___ Data provided
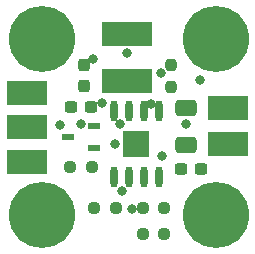
<source format=gbr>
%TF.GenerationSoftware,KiCad,Pcbnew,(6.0.6-0)*%
%TF.CreationDate,2022-09-05T22:58:31-07:00*%
%TF.ProjectId,5V converter,35562063-6f6e-4766-9572-7465722e6b69,rev?*%
%TF.SameCoordinates,Original*%
%TF.FileFunction,Soldermask,Top*%
%TF.FilePolarity,Negative*%
%FSLAX46Y46*%
G04 Gerber Fmt 4.6, Leading zero omitted, Abs format (unit mm)*
G04 Created by KiCad (PCBNEW (6.0.6-0)) date 2022-09-05 22:58:31*
%MOMM*%
%LPD*%
G01*
G04 APERTURE LIST*
G04 Aperture macros list*
%AMRoundRect*
0 Rectangle with rounded corners*
0 $1 Rounding radius*
0 $2 $3 $4 $5 $6 $7 $8 $9 X,Y pos of 4 corners*
0 Add a 4 corners polygon primitive as box body*
4,1,4,$2,$3,$4,$5,$6,$7,$8,$9,$2,$3,0*
0 Add four circle primitives for the rounded corners*
1,1,$1+$1,$2,$3*
1,1,$1+$1,$4,$5*
1,1,$1+$1,$6,$7*
1,1,$1+$1,$8,$9*
0 Add four rect primitives between the rounded corners*
20,1,$1+$1,$2,$3,$4,$5,0*
20,1,$1+$1,$4,$5,$6,$7,0*
20,1,$1+$1,$6,$7,$8,$9,0*
20,1,$1+$1,$8,$9,$2,$3,0*%
G04 Aperture macros list end*
%ADD10R,3.500000X2.000000*%
%ADD11C,5.600000*%
%ADD12O,0.600000X1.800000*%
%ADD13R,2.289992X2.289992*%
%ADD14R,1.037490X0.532004*%
%ADD15RoundRect,0.237500X0.250000X0.237500X-0.250000X0.237500X-0.250000X-0.237500X0.250000X-0.237500X0*%
%ADD16RoundRect,0.237500X-0.250000X-0.237500X0.250000X-0.237500X0.250000X0.237500X-0.250000X0.237500X0*%
%ADD17RoundRect,0.237500X0.237500X-0.250000X0.237500X0.250000X-0.237500X0.250000X-0.237500X-0.250000X0*%
%ADD18R,4.220015X2.124003*%
%ADD19RoundRect,0.250000X-0.650000X0.412500X-0.650000X-0.412500X0.650000X-0.412500X0.650000X0.412500X0*%
%ADD20RoundRect,0.237500X-0.300000X-0.237500X0.300000X-0.237500X0.300000X0.237500X-0.300000X0.237500X0*%
%ADD21RoundRect,0.237500X0.237500X-0.300000X0.237500X0.300000X-0.237500X0.300000X-0.237500X-0.300000X0*%
%ADD22C,0.800000*%
G04 APERTURE END LIST*
D10*
%TO.C,P5*%
X109067600Y-60096400D03*
%TD*%
%TO.C,P4*%
X92049600Y-58648600D03*
%TD*%
%TO.C,P3*%
X92049600Y-61544200D03*
%TD*%
%TO.C,P2*%
X109067600Y-57023000D03*
%TD*%
%TO.C,P1*%
X92049600Y-55753000D03*
%TD*%
D11*
%TO.C,H4*%
X108051600Y-51174850D03*
%TD*%
%TO.C,H3*%
X108051600Y-66059250D03*
%TD*%
%TO.C,H2*%
X93319600Y-66059250D03*
%TD*%
%TO.C,H1*%
X93319600Y-51174850D03*
%TD*%
D12*
%TO.C,U2*%
X103228798Y-57282687D03*
X101958795Y-57282687D03*
X100688793Y-57282687D03*
X99418790Y-57282687D03*
X99418790Y-62827519D03*
X100688793Y-62827519D03*
X101958795Y-62827519D03*
X103228798Y-62827519D03*
D13*
X101323794Y-60055103D03*
%TD*%
D14*
%TO.C,U1*%
X97773746Y-60405212D03*
X97773746Y-58505288D03*
X95571054Y-59455250D03*
%TD*%
D15*
%TO.C,R5*%
X101855900Y-67684850D03*
X103680900Y-67684850D03*
%TD*%
D16*
%TO.C,R4*%
X103680900Y-65500450D03*
X101855900Y-65500450D03*
%TD*%
D15*
%TO.C,R3*%
X97741100Y-65500450D03*
X99566100Y-65500450D03*
%TD*%
D17*
%TO.C,R2*%
X104241600Y-55218150D03*
X104241600Y-53393150D03*
%TD*%
D16*
%TO.C,R1*%
X95722486Y-61970853D03*
X97547486Y-61970853D03*
%TD*%
D18*
%TO.C,L1*%
X100533200Y-54749650D03*
X100533200Y-50749650D03*
%TD*%
D19*
%TO.C,C4*%
X105511600Y-57029150D03*
X105511600Y-60154150D03*
%TD*%
D20*
%TO.C,C3*%
X105106300Y-62147650D03*
X106831300Y-62147650D03*
%TD*%
%TO.C,C2*%
X95772486Y-56966050D03*
X97497486Y-56966050D03*
%TD*%
D21*
%TO.C,C1*%
X96875600Y-55117350D03*
X96875600Y-53392350D03*
%TD*%
D22*
X106730800Y-54680050D03*
X98399600Y-56610450D03*
X97688400Y-52902050D03*
X99517200Y-60064850D03*
X94843600Y-58439250D03*
X96672400Y-58337650D03*
X105511600Y-58388450D03*
X103530400Y-61080850D03*
X100126800Y-64078050D03*
X100939600Y-65551250D03*
X99905898Y-58325605D03*
X103428800Y-54019650D03*
X102565200Y-56661250D03*
X100533200Y-52394050D03*
M02*

</source>
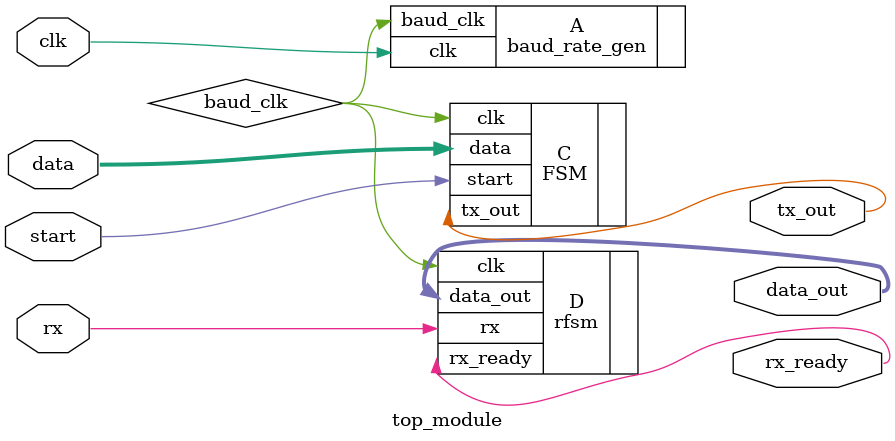
<source format=v>
`timescale 1ns / 1ps


module top_module(input [7:0] data,
input start,
input clk,
input rx,
output[7:0] data_out,
output rx_ready,
output tx_out
 
    );wire baud_clk;
    baud_rate_gen A(.clk(clk),.baud_clk(baud_clk));
    FSM C(.data(data),.start(start),.clk(baud_clk),.tx_out(tx_out));
    rfsm D(.data_out(data_out),.clk(baud_clk),.rx(rx),.rx_ready(rx_ready));
endmodule

</source>
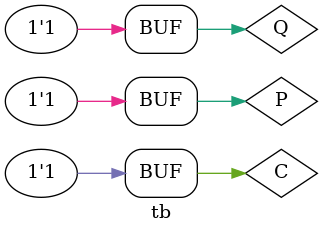
<source format=v>
module tb();

    reg P,Q,C;
    wire R;

    xnorGate dut (.A(P), .B(Q), .C(C), .X(R));

    initial begin
      P <= 1'b0;
      Q <= 1'b0;
      C <= 1'b0;
      #50;

      P <= 1'b0;
      Q <= 1'b0;
      C <= 1'b1;
      #50;

      P <= 1'b0;
      Q <= 1'b1;
      C <= 1'b0;
      #50;

      P <= 1'b0;
      Q <= 1'b1;
      C <= 1'b1;
      #50;

      P <= 1'b1;
      Q <= 1'b1;
      C <= 1'b1;
      #50;
    end

    initial begin
      $dumpfile("dump.vcd");
      $dumpvars(0);
    end

endmodule
</source>
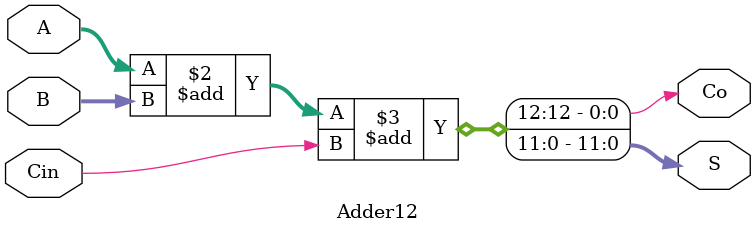
<source format=v>
`timescale 1ns / 1ps


module Adder12(A, B, Cin, S, Co );


   
    input [11:0] A, B;
    input Cin;
    output reg [11:0] S;
    output reg Co;
  
  always @(A,B,Cin) begin
  
     {Co, S}=A+B+Cin;
end

endmodule
</source>
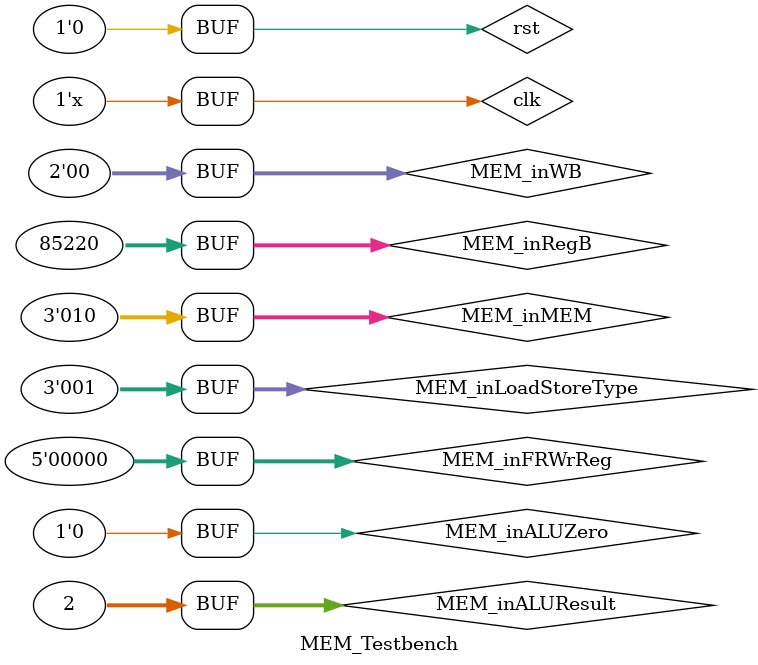
<source format=v>
`timescale 1ns / 1ps

module MEM_Testbench(

    );
    
    
 reg 		MEM_inALUZero, clk, rst; 	   
 reg [2:0]  MEM_inMEM;       
 reg [1:0]  MEM_inWB;        
 reg [2:0]  MEM_inLoadStoreType;    
 reg [4:0]  MEM_inFRWrReg; 
 reg [31:0] MEM_inALUResult;
 reg [31:0] MEM_inRegB;        

 // Stage Memory/WriteBack latch
 wire         MEM_osPC;           //MEM:osPC -> IF:inPCSel
 wire [1:0]    MEM_outWB;           //MEM:outWB -> WB:isWB
 wire [4:0]    MEM_outFRWrReg;   //MEM:outFRWrReg -> WB:inFRWrReg
 wire [31:0] MEM_outMem;       //MEM:outMem -> WB:inFRWrData
 wire [31:0] MEM_outALUResult; //MEM:outALUResult -> WB:inALUResult

    
    Memory MEM( // STAGE 4
 //Clock and Reset Signals
 .clk(clk),
 .rst(rst),
 
 //Input Signals
 .isALUZero(MEM_inALUZero),
 .isMemRead(MEM_inMEM[2]),
 .isMemWrite(MEM_inMEM[1]),
 .isBranch(MEM_inMEM[0]),
 .inWB(MEM_inWB),
 .isLoadStoreType(MEM_inLoadStoreType),
 .inFRWrReg(MEM_inFRWrReg),
 .inALUResult(MEM_inALUResult),
 .inRtReg(MEM_inRegB),
 
 //Output Signals
 .osPC(MEM_osPC),
 .outWB(MEM_outWB),
 .outFRWrReg(MEM_outFRWrReg), // 4:0
 .outMem(MEM_outMem),
 .outALUResult(MEM_outALUResult)
 );

    
    initial begin
    // PARTE 1 Cada ciclo de clock aumenta el PC y entrega la instruccion.
      clk         =   1'b0;
      rst         =   1'b1;     
      MEM_inALUZero = 1'b0;
      MEM_inMEM = 3'b0; // MemRd, MemWr, Branch
      MEM_inWB = 2'b0;
      MEM_inLoadStoreType = 3'b0;
      MEM_inFRWrReg = 5'b0;
      MEM_inALUResult = 32'b0;
      MEM_inRegB = 32'b0;
      // STORE   
      #20 rst =   1'b0;
      MEM_inMEM = 3'b010;
      MEM_inLoadStoreType = 3'b011; // STORE WORD
      MEM_inALUResult = 32'b0;
      MEM_inRegB = 32'd45;
      #100 
      MEM_inALUResult = 32'd1;
      MEM_inLoadStoreType = 3'b000; // STORE BYTE SIGNED
      MEM_inRegB = 32'd85220; // byte = 1110 0100 = 228
      #100
      MEM_inALUResult = 32'd2;
      MEM_inLoadStoreType = 3'b001; // STORE HALF WORD SIGNED
      MEM_inRegB = 32'd85220; // half word = 0100 1100 1110 0100 = 19684
      
      
      
      
         
    end
    
    
 always #5 clk=~clk;  // Genero los ciclos de reloj
    
endmodule
</source>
______
- [The problem]: The output should consist only of the lines from the one with "MEM_inLoadStoreType = 3'b001;" through the final line of the records above, exactly.

- [Solution to the problem]:
      MEM_inLoadStoreType = 3'b001; // STORE HALF WORD SIGNED
      MEM_inRegB = 32'd85220; // half word = 0100 1100 1110 0100 = 19684
      
      
      
      
         
    end
    
    
 always #5 clk=~clk;  // Genero los ciclos de reloj
    
endmodule
</source>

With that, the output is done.